The suit explains that the oil pressure gauge and oil canister image on each vehicle’s dashboard are supposed to illuminate upon detecting low oil levels; however, they do not provide any indication as to when oil pressure falls low enough to cause internal engine damage, according to the suit. Overall, the oil pressure indicators inside of the cabin do not provide an owner or lessee with any indication that their engine is in danger due to unsafe oil levels. As the complaint tells it, the oil canister symbol in the vehicles does not light up “until well past the time when the Class Vehicles are critically oil starved.”
The oil consumption defect can ultimately degrade spark plugs “no matter how often drivers top off their oil levels,” the suit goes on, indicating that the problem is simply too compounded to be staved off by an elevated attentiveness to maintenance. Fouled spark plugs, the suit says, can cause a weak or intermittent spark within an engine—if they produce a spark at all—that can lead to misfires and abrupt shutdowns, and present a significant safety risk.
“Engine misfires and shutdown events put occupants at risk,” the complaint reads, “as the Class Vehicles become stranded in hazardous traffic conditions, dangerous weather conditions and/or remote locations.”
2014’s Vortec 5300 engine redesign
While GM has over the years offered dealers assorted instructions on how to address excessive oil loss, the automaker’s remedies have served as nothing more than “stop-gap” fixes that have failed to completely and adequately fix drivers’ engines, the lawsuit alleges. Nevertheless, GM, without a true fix on hand and without disclosing the oil consumption defect to drivers, implemented a redesigned Generation V version to replace the Generation IV Vortec 5300 engine and supposedly remedy the defect alleged in the lawsuit.
The overhauled 2014 Vortec engine came equipped with an “improved sealing ring package,” the suit explains, an AFM shield that directed oil spray away from piston skirts, and a new valve cover with an updated PCV orifice. The case adds the 2014 Generation V Vortec also reintroduced an oil level sensor.

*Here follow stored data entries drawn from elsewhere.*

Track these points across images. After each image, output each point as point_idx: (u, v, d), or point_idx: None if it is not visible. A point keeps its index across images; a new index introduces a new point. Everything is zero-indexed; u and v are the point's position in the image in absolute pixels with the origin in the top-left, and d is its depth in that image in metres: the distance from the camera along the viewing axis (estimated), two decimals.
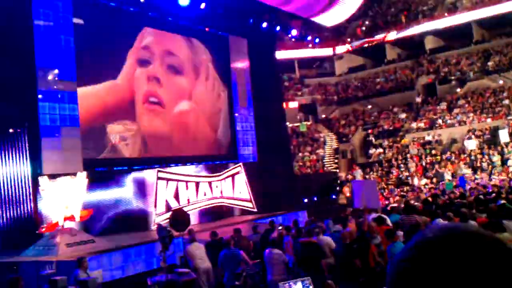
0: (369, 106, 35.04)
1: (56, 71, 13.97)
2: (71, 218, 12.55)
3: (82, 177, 13.13)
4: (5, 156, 13.02)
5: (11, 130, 13.03)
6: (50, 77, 13.83)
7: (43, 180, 12.33)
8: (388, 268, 0.92)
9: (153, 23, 17.60)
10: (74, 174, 13.12)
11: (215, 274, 10.40)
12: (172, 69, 18.12)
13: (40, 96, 13.49)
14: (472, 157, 25.23)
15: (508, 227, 7.87)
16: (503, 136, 25.45)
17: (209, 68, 19.79)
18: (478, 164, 24.65)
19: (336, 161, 30.60)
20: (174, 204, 16.34)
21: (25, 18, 13.30)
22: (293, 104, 34.31)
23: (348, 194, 26.03)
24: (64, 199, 12.44)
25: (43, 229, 12.23)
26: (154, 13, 17.44)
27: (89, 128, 15.06)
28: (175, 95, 18.15)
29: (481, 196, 14.58)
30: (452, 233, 0.88)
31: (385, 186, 25.84)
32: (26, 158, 13.10)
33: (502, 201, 11.75)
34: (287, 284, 7.39)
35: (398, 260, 0.90)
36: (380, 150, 30.12)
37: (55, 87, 13.86)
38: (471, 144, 26.23)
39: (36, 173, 12.90)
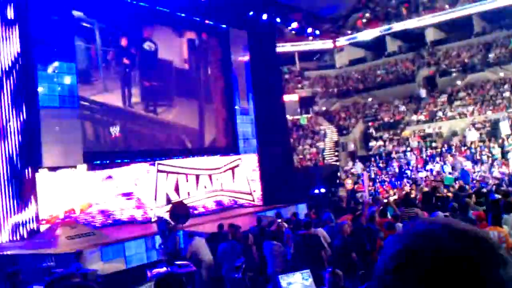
0: (370, 99, 34.95)
1: (56, 63, 13.97)
2: (71, 211, 12.58)
3: (82, 170, 13.15)
4: (5, 149, 13.01)
5: (10, 124, 13.01)
6: (49, 70, 13.83)
7: (43, 173, 12.34)
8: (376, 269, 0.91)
9: (151, 16, 17.54)
10: (74, 166, 13.14)
11: (215, 267, 10.43)
12: (169, 60, 18.10)
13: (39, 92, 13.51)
14: (473, 150, 25.19)
15: (507, 221, 7.86)
16: (504, 128, 25.38)
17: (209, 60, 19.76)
18: (478, 157, 24.60)
19: (336, 153, 30.56)
20: (174, 197, 16.35)
21: None
22: (294, 97, 34.21)
23: (349, 187, 26.00)
24: (64, 191, 12.46)
25: (44, 222, 12.25)
26: (153, 5, 17.37)
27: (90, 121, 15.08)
28: (174, 88, 18.14)
29: (484, 190, 14.54)
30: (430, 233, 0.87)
31: (386, 179, 25.83)
32: (26, 151, 13.10)
33: (497, 195, 11.68)
34: (287, 276, 7.41)
35: (381, 263, 0.88)
36: (381, 142, 30.08)
37: (55, 79, 13.86)
38: (472, 135, 26.19)
39: (36, 165, 12.91)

The lawsuit asserts that while GM’s redesign of the Vortec 5300 engine effectively confirms every apparent defect described above, owners and lessees of vehicles with Generation IV engines were left entirely out in the cold.
“Those people remain saddled with their defective Generation IV Vortec 5300 Engines with no relief from GM,” the suit relays.
Moreover, despite knowing of the Chevy and GMC oil consumption defect, GM continued to sell and lease vehicles to consumers without disclosing the potentially catastrophic problem, the suit says. In fact, to this day, GM has not warned or otherwise informed drivers that their vehicles may be consuming oil at an unreasonable—and unsafe—rate, the lawsuit alleges.
From the suit:
Rather, GM has allowed drivers of the Class Vehicles to continue driving those vehicles, despite knowing that they are consuming oil at an abnormally high rate, and has continued allowing drivers of the Class Vehicles to rely on the Oil Life Monitoring System, despite knowing that they were driving well past the point at which their vehicles have consumed the amount of oil necessary for proper engine lubrication and proper, safe operation. The result is Class Vehicles that suffer engine failure and engine damage, including spark plug fouling, ring wear, lifter collapse, bent pushrods, camshaft wear, valve wear, rod bearing wear, rod breakage, wristpin wear, wristpin breakage, crankshaft wear and main bearing wear or destruction and other forms of internal component wear/breakage due to unacceptable heat and friction levels and oil breakdown.”
Consumers would never have bought or leased affected 2010-2014 Chevrolet and GMC vehicles, or would have paid less for the cars, had they known they were buying into an engine rife with flaws, according to the lawsuit.
Am I covered by this lawsuit?
The case looks for the court to certify nationwide and Ohio-only classes of all current and former owners or lessees of any of the vehicle models listed at the top of this post.